Cut my trees and cement my drains, I will still love you. But if you are cruel enough to cut my Internet wires — which are literally my sole ties to the civilized world — I will find what you love and kill it in front of you. Thus began Project Korea. Which is to say: I am currently in the process of trying to find and disconnect their water supply.

The neighbors’ son saw me trying to do this the other day and started asking probing questions, like “why are you wet” and “what are you doing with that wrench”. He was wearing the uniform of the same school I went to, a place that is still rather affectionately (and snobbishly) called Chiefs College, and I began asking how things were going at school. He took this to heart and relayed all sorts of gossip about the place, even bringing up a Guardian article on his smartphone that ratted on the school and its messy internal politics. Why the Guardian should care what is happening to an all-boys school in Lahore I don’t know (much like why a seventh grader from that school has an iPhone 6S and I don’t). But apparently it was newsworthy. I have a complicated relationship with my high school. It was a nasty place, and in later life some have tried to credit it with my modest success, which always struck me like crediting jail for building Nelson Mandela’s characters. I mean, sure, they tried to kill you and you didn’t die, but apart from that there ain’t much to it.

tft-35-p-26-n

Personally I would much rather have seen news of the upcoming Lahore Biannual in the Guardian. Have you heard about it? It’s on my mind because after I extricated myself from the neighbors’ son, I went to a dinner party to mark the closing of Rashid Rana’s seminal installation in Lahore’s Liberty Market. In essence, it’s a large, fanciful cube, which has recreated a room in the Venice Biennale and in essence creates a giant Skype screen, where you stand in front of a projection of people in the Venice room and they can see you too. I went to see it when it opened and again a few days ago, before it closed. Funnily enough, there were lots of people also trying to see it (I suspect to being able to say they had before the dinner) and there was much air-kissing and “Howvyoubeeens”. I saw some people staring at us from Venice and thought, “Well, you wanted to see Lahore.”

The dinner was hosted at Tollington Market, which had been made to look rather lovely with warm lighting, white sofas and air-conditioning. There was a brief mingling period followed by a presentation on what the Lahore Biannual will be.
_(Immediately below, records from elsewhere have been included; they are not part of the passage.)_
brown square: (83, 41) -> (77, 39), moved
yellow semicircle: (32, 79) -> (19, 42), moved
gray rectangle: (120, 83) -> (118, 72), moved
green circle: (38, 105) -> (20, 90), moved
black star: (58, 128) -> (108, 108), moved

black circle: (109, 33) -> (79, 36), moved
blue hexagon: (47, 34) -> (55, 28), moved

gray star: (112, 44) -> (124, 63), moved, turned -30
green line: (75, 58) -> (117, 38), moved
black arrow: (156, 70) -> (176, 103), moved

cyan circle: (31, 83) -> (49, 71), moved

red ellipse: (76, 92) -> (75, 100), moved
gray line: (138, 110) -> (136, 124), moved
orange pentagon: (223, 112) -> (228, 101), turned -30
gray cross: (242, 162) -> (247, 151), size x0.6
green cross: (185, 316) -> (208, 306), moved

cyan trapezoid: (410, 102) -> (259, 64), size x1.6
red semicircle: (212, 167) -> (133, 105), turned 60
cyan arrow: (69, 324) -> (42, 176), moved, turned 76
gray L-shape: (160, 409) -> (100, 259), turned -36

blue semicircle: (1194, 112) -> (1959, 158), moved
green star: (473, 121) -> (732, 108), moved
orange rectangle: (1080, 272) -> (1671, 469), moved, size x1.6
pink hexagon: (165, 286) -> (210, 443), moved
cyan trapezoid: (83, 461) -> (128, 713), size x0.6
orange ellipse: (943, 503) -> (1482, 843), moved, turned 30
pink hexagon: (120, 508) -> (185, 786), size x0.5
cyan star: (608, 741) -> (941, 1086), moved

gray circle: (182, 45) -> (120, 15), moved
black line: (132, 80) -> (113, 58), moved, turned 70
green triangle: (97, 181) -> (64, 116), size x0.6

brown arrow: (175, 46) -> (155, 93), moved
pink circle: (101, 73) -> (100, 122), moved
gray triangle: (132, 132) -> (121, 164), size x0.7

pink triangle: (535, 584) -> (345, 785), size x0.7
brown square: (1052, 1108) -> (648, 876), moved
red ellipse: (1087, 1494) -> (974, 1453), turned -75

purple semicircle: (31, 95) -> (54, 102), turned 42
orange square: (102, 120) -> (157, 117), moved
I confess, I’m still not on the details but from what I gather the aim is to have public installations all over Lahore, sort of like the Rana one, which is a wonderful idea.

I really hope it works out. Considering how globally aware Pakistani artists are, I have long hoped that the art scene here should have its own internationally-minded event, like we do for literature with the Lahore Literary Festival. Biannuals, when done properly, can do magnificent things for a country’s place in global art. This promises to fulfill that role. I urge any artists reading this to apply ASAP; and I pray that this event will be inclusive and universal, as the best art always is.

On that hopeful note, please excuse me so I can poison my neighbors’ septic tank.